Один, в чужой стране с природой, с особенным остервенением не принимавшей пришельцев. Это было суровое испытание, после которого либо сходят с ума, либо умирают, либо становятся крепче камня. Уйдя далеко на запад, вдоль берега моря, Сорген очутился в бескрайних Лиомайских болотах, где ему пришлось сражаться с полчищами змей. Он победил всех, начиная от крошечных тварей толщиной в палец, кончая устрашающими чудовищами, похожими на ожившие бревна, а потом сразил их повелителя, Человека-Змея Гэдбахуна. Война отняла у Соргена много сил: то, что не удалось чудовищам, едва не сделала коварная болезнь. Но верный Хак, с помощью жителей болот, благодарных за избавление от Гэдбахуна, смог доставить умиравшего хозяина к отшельнику Сё-Бауну. Старик выходил Соргена, и тот продолжил скитания. После долгих дней пути они покинули опостылевшие болота, углубившись в сухие пустыни далекого юга. Среди серых холмов и воющего ветра им встретился путник, назвавший себя Черным Странником. Это был старый и опытный колдун, оказавшийся для Соргена хорошим наставником. Три года они скитались вместе – Черный Странник Рабель, Сорген и Хак. Вся мудрость старого мага постепенно перетекла в молодого, впитавшего ее, как губка впитывает воду. Настало время, когда имя «Сорген» стало известно всему югу.
Это случилось в Йиказе, мрачном месте, зовущемся долиной Сырых туманов. Два волшебника, Скупердяй Зелоба и Турой-Зидара, жившие на разных концах Йиказы, вступили в схватку друг с другом. По велению жестокого случая каждый колдун был уверен, что другой призвал Рабеля себе на помощь, и два дня подряд сумасшедшие колдуны обрушивали на трех путников всю свою мощь. Когда битвы закончились, долина была завалена телами людей и чудовищ; оба забияки были сражены, а их жилища превратились в груды камней.
Увы, но Рабель пал в том сражении.
Сейчас, по прошествии года с того памятного дня, Сорген путешествовал один, с хорошей репутацией в кармане. К нему за помощью обращались те, кому досаждали чудовища, силы природы или же соседи. Сорген дорого просил, но за работу брался быстро и безжалостно. В короткий срок он стал еще более знаменит.

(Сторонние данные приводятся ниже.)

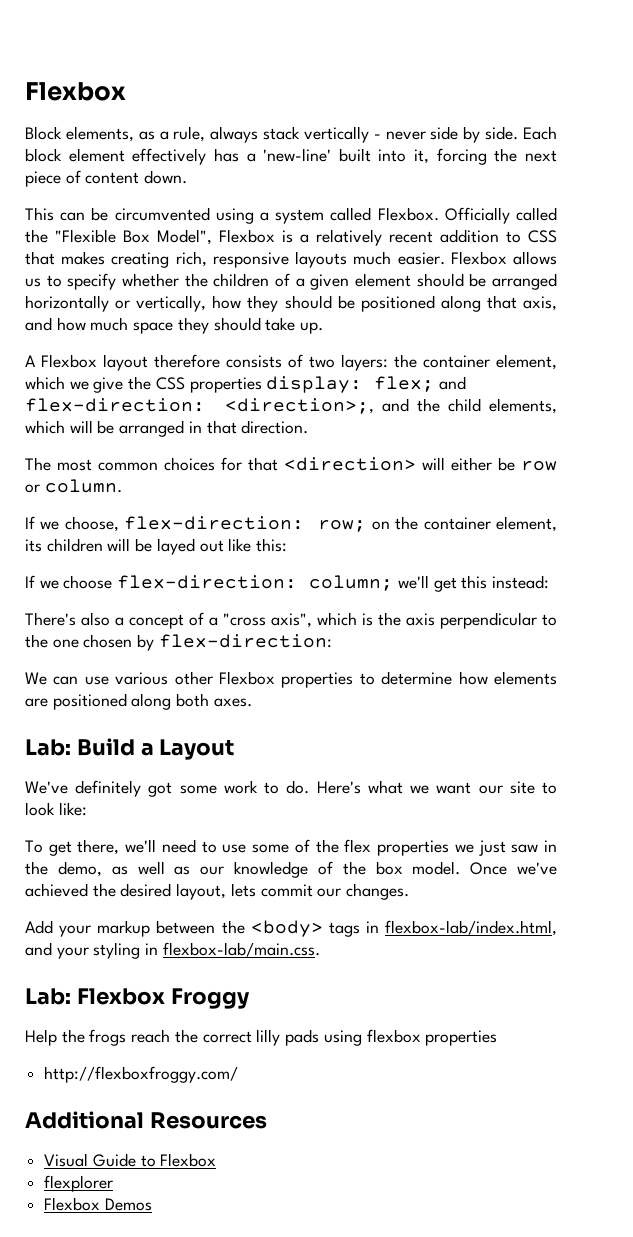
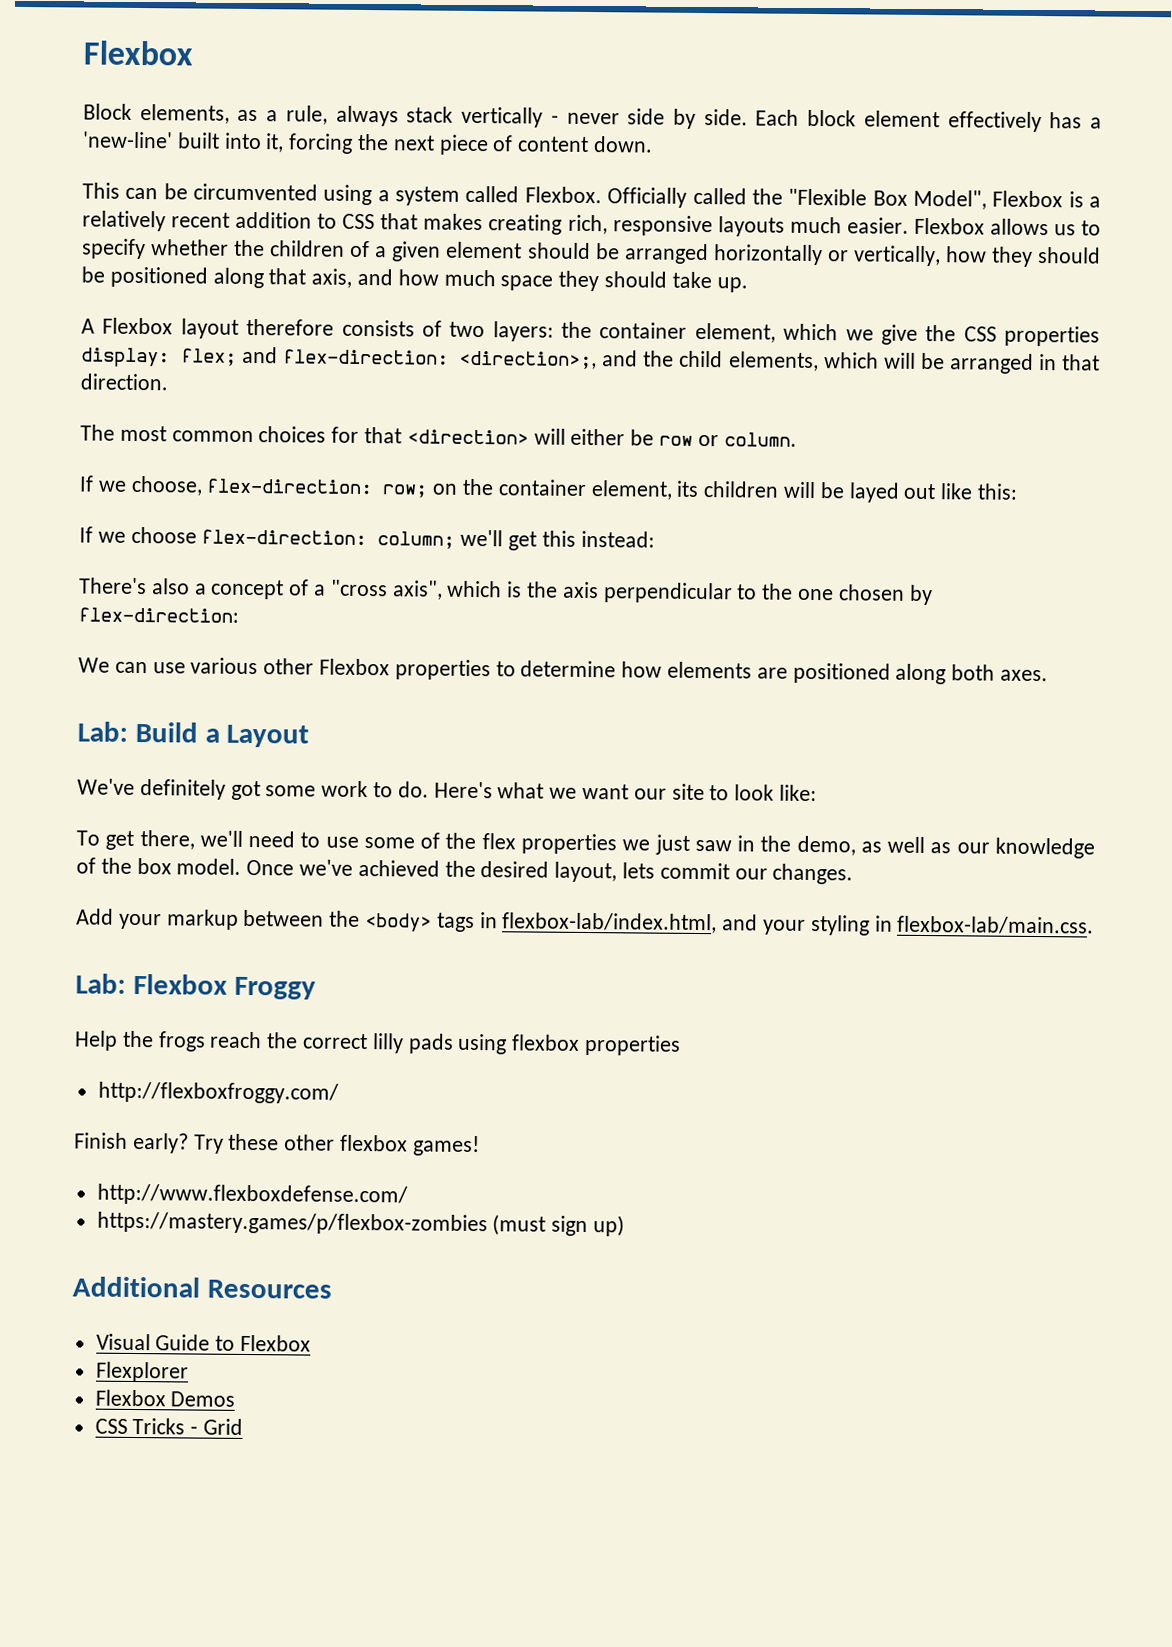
(239, 1074) none -> [74,1132,480,1157] [96,1183,408,1207] [96,1211,626,1237] // Finish early? Try these other flexbox games! // http://www.flexboxdefense.com/ // https://mastery.games/p/flexbox-zombies (must sign up)
[44,1175,114,1192] flexplorer -> [95,1361,189,1383] Flexplorer
(152, 1204) none -> [94,1417,244,1435] // CSS Tricks - Grid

Здесь, в гостинице, сидя перед зеркалом, он неспешно размышлял о годах, прожитых на юге. Не в первый раз он думал: а может быть, жизнь все-таки покинула его там, в зловонных болотах Лиомайя? Или еще раньше… Отчего-то он жалел, что больше не горит желаниями, не срывается с места, повинуясь внезапным порывам. Он грустил по своей мести, тихо умершей с течением лет. Все, что он делал сейчас, представлялось сиюминутным, ненужным, неважным и глупым. Равнодушие прочно и надолго воцарилось в разуме и повелевало всем остальным. Бороться с ним он не имел ни желания, ни возможностей.